Social attitudes is also an important factor, or hurdle, in eradicating open defecation, citing health concerns and family pride. Since 2014, the government has pushed to improve rural sanitation and built thousands of toilets in Badaun district. District magistrate Deepa Ranjan said all eligible people were provided toilets and monitoring is done using village committees of elders. Yet, coverage remains patchy.
“This is also a problem of mindset, on the part of the bureaucrats and society. Questions of gender equality and rights of women are not given any importance. Until that happens, this problem of sanitation will niggle,” said Bezwada Wilson, founder of the Safai Karmachari Andolan, a body working for sanitation workers and against manual scavenging.

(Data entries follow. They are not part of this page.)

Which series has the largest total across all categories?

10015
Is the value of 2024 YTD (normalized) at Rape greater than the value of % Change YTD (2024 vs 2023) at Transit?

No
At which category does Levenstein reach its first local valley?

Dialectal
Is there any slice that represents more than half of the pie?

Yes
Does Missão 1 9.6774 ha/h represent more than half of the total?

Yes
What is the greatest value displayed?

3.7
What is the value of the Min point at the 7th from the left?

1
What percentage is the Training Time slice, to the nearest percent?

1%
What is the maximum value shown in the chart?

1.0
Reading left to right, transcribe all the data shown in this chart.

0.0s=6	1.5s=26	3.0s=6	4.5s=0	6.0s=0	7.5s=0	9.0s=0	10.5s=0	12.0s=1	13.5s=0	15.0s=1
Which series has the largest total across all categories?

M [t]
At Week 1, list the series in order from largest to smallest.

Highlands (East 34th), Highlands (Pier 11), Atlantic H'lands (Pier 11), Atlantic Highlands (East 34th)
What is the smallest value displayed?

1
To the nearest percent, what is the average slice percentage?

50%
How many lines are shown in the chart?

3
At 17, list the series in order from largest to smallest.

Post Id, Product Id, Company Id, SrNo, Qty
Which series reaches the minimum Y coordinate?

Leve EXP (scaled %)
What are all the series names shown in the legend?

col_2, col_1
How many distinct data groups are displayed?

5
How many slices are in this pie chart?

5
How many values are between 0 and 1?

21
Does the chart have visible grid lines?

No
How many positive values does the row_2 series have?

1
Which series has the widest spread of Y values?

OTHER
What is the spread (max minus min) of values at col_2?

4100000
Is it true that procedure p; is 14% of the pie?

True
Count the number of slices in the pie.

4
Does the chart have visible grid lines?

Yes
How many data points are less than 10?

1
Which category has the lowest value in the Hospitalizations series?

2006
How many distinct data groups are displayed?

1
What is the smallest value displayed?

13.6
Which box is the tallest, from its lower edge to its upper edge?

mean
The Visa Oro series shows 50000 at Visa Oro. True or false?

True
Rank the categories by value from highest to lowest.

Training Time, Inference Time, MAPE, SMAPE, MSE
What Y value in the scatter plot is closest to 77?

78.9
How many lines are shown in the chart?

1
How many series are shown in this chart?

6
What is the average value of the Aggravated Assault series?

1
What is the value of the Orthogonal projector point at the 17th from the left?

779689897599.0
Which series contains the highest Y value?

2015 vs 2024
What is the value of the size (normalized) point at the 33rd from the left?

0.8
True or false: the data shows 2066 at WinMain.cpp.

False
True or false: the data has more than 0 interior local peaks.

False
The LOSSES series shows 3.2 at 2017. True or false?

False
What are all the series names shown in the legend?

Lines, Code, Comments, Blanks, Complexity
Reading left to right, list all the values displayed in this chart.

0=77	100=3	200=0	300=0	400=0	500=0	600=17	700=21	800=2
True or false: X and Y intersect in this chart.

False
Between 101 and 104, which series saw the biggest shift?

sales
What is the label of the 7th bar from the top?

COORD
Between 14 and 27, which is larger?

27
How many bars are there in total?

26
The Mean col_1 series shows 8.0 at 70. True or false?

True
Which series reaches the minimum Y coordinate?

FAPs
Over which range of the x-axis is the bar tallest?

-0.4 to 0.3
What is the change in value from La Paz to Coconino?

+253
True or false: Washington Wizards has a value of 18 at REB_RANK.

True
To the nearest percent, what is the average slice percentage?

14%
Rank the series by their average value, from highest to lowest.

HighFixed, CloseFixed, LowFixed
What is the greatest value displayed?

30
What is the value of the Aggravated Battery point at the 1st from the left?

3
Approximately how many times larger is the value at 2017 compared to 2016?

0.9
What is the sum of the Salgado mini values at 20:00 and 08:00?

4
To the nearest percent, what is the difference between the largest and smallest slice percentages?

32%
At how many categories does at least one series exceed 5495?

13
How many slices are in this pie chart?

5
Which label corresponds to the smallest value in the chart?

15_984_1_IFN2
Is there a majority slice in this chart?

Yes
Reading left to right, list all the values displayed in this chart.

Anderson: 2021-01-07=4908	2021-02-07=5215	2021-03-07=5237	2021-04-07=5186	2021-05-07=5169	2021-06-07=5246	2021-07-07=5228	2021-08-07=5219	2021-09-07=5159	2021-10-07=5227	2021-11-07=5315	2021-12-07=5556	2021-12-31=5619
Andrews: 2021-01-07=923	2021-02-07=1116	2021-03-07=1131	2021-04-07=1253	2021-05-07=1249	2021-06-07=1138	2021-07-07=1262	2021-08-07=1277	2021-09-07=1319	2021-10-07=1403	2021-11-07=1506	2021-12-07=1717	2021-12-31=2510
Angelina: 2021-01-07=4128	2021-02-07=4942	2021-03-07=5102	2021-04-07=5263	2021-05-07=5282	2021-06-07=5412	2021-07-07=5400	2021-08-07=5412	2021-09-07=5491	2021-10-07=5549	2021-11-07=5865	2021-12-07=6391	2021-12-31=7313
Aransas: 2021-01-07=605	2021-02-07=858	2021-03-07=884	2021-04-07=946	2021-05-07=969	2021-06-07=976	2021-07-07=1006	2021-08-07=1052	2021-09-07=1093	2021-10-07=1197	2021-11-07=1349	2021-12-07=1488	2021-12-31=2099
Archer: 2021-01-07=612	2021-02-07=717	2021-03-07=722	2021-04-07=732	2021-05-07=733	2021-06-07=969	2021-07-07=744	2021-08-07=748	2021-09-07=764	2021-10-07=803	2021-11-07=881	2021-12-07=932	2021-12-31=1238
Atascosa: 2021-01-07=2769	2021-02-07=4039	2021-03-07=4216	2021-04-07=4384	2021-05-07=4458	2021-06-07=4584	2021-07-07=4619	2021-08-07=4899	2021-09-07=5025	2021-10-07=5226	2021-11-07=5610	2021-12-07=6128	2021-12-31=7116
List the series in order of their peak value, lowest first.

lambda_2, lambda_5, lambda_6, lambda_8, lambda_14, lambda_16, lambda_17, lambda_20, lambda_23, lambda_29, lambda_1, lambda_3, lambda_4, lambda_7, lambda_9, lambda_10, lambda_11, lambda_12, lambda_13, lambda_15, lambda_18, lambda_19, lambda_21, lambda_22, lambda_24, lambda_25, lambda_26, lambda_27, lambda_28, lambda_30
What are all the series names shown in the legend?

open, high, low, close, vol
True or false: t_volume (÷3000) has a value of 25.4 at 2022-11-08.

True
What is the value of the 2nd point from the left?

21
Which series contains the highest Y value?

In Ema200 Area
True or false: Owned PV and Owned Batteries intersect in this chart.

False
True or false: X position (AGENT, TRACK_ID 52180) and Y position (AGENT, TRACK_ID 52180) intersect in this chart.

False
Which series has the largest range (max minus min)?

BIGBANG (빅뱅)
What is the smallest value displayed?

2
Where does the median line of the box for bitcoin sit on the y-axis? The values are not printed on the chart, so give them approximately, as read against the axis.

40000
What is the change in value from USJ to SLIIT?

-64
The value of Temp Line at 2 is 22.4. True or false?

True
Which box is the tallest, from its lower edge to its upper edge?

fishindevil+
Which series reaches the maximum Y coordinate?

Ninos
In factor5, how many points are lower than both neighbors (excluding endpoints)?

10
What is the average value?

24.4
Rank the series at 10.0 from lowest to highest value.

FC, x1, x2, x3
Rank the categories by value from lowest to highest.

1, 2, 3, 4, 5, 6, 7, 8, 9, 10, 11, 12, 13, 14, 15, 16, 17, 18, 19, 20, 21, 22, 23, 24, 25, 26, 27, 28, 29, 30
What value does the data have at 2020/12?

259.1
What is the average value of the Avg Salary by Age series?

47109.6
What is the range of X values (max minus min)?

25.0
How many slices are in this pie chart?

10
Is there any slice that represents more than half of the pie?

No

Changes, but not for better
The grisly deaths catapulted the humble village to international notoriety and struck fear in the hearts of local residents, who were afraid to relieve themselves in the fields. Yet, time and necessity forces them to go back, even if reluctantly.
All five people in village resident Saraswati Devi’s family are forced to go out, but they have no field of their own. “So when we go to other people’s field, they abuse us. I feel bad but what choice do I have,” she said.
The Shakya families say they’re less scared of the Yadavs, partially because they are no longer in power (the SP lost the 2017 assembly elections), and therefore have less political heft to throw around. “Earlier, they could even steal cattle from our cowshed or abuse in the open, and police wouldn’t take our reports. Now, at least they hear us,” said Sarvesh Kumar, a local resident.
But one definite fallout has been a constriction in the liberty of women –- a reality Sapna Boudh confronts every day. An activist, Boudh shares a boundary with the victim’s family and is their immediate neighbour.
Over the past few years, she’s tried to help local women in distress but run into a wall on every occasion. “People are just not ready to let women out. If a woman has some urgent work, she needs to wait for a male member to accompany her. And all this is due to the case,” she said.
Boudh says the problem of sanitation is more acute among the poorer, lower-caste part of the village, where houses give way to huts and women have nothing other than a buffalo to subsist on. Sometimes, daily earnings can be as low as ?50.
“People abuse me when I ask them to let girls be free, strong. They are scared but also want to control our lives. The case may not have been solved but it has snatched away our freedom.”